The National Culturally and Linguistically Appropriate Services (CLAS) Standards

What is Culturally and Linguistically Appropriate Services (CLAS)?

CLAS is a way to improve the quality of services provided to all individuals, which could ultimately help reduce health disparities. CLAS is about respect and responsiveness: Respect the whole individual and respond to the individual’s health needs and preferences.

Health disparities in our nation are well-documented. Providing CLAS is one strategy to help eliminate health disparities. By tailoring services to an individual’s cultural and language needs, health professionals can help bring about positive health outcomes.

The provision of health services that are respectful of and responsive to the health beliefs, practices and needs of patients can help close the gap in health outcomes.

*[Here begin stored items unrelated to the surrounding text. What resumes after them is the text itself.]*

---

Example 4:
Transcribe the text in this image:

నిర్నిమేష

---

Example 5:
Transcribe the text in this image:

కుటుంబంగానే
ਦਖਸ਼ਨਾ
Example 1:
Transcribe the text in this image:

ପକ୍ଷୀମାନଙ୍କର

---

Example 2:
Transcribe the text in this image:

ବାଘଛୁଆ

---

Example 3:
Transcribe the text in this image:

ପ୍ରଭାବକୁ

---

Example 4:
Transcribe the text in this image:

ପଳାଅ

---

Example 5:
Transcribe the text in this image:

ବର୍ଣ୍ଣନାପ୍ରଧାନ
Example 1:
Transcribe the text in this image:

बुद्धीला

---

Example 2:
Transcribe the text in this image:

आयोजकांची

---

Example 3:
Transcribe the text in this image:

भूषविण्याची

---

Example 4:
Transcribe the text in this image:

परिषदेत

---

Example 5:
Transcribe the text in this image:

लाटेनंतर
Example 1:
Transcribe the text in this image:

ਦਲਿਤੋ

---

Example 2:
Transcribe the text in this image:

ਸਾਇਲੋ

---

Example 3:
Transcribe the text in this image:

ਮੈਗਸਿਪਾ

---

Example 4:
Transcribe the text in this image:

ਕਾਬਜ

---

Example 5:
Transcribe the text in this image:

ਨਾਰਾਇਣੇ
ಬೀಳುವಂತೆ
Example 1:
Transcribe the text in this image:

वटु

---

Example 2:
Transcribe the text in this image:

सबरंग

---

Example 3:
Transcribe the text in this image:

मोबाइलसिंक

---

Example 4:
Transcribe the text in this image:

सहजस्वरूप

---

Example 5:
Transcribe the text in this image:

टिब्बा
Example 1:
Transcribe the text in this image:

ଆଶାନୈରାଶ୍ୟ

The National CLAS Standards are intended to promote health, improve quality and help eliminate health care disparities by establishing a blueprint for health and health care organizations to:

Principal Standard

Provide effective, understandable and respectful quality care and services that respond to cultural health beliefs and practices, languages, health literacy and other communication needs.

Governance, Leadership and Workforce

  • Advance and sustain organizational governance and leadership that promotes CLAS through policy, practices and allocated resources.
  • Recruit, promote, equip and support a governance, leadership, and workforce that respond to the digital, cultural and language needs of the population.
  • Educate and train governance, leadership and workforce regularly on CLAS practices and resources

Communication and Language Assistance

  • Offer language assistance to individuals who have limited English proficiency and/or other communication needs, at no cost to them, to facilitate timely access to all health care and services.
  • Inform all individuals, in writing and orally, of the availability of language assistance services in English and other languages that serve their linguistic needs.
  • Ensure the competence of individuals providing language assistance through training and certification, when available, recognizing that the use of untrained individuals and/or minors as interpreters should be avoided and discouraged.
  • Provide easy-to-understand digital and print materials and signage in the languages commonly used by the populations in the service area.

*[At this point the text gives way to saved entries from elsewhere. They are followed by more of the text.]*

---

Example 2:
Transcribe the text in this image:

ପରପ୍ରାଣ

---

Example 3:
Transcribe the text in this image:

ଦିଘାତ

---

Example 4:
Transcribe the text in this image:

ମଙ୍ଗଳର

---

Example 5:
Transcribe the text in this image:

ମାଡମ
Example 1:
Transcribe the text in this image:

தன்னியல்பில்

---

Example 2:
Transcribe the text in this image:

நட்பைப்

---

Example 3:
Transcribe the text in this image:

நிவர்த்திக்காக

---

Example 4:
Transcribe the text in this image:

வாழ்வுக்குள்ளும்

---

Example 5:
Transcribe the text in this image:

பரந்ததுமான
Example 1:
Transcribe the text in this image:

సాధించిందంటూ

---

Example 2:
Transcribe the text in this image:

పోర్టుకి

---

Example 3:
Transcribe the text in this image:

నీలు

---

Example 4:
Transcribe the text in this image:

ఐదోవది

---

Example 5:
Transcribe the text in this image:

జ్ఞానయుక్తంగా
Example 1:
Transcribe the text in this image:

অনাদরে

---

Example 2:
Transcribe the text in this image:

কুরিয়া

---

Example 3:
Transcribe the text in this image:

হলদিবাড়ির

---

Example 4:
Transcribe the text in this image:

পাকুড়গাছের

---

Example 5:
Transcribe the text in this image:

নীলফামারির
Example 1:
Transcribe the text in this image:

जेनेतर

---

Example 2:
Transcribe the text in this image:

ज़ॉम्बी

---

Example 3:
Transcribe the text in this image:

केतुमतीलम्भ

Engagement, Continuous Improvement, and Accountability

  • Establish culturally and linguistically appropriate goals, policies and management accountability, and infuse them throughout the organization’s planning and operations.
  • Conduct ongoing assessments of the organization’s integration of CLAS related activities and measures into quality improvement activities.
  • Collect and maintain accurate and reliable demographic data to monitor and evaluate the impact of CLAS on health outcomes and to inform service delivery.
  • Conduct regular assessments of community health assets and needs and use the results to plan and implement services that respond to the cultural and linguistic needs of populations in the service area.
  • Partner with the community to design, implement and evaluate cultural and linguistically appropriate practices and impact.
  • Create culturally and linguistically appropriate processes to identify, prevent and resolve conflicts, complaints or grievances.
  • Communicate the organization’s progress in implementing and sustaining CLAS to all stakeholders, constituents and the general public.

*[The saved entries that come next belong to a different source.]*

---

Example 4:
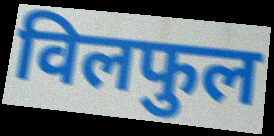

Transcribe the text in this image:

विलफुल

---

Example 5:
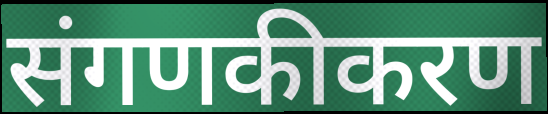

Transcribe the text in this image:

संगणकीकरण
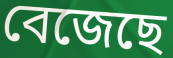
বেজেছে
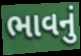
ભાવનું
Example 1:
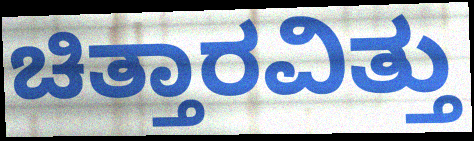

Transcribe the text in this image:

ಚಿತ್ತಾರವಿತ್ತು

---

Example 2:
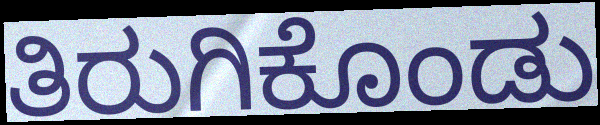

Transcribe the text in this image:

ತಿರುಗಿಕೊಂಡು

2025 marks the 25th anniversary of the National CLAS Standards. For a quarter of a century, these standards have guided health organizations’ efforts to deliver care that is responsive to the cultural beliefs and communication needs of ALL patients. CLAS is a way to improve the quality of services, which will ultimately help reduce health disparities. The most recent revision of the standards incorporated items that will address organizational and service quality improvement.

NCDHHS’ Office of Minority Health and Health Disparities (OMHHD) is fully committed to the overarching goal of reducing health disparities by increasing unimpeded access to health services. OMHHD offers trainings, in-services and consultative support in all aspects of CLAS promotion and implementation to both internal partners and community-based provider organizations. In the past year alone, OMHHD has worked alongside health departments and CBOs to promote and apply the Standards in all aspects of health care delivery.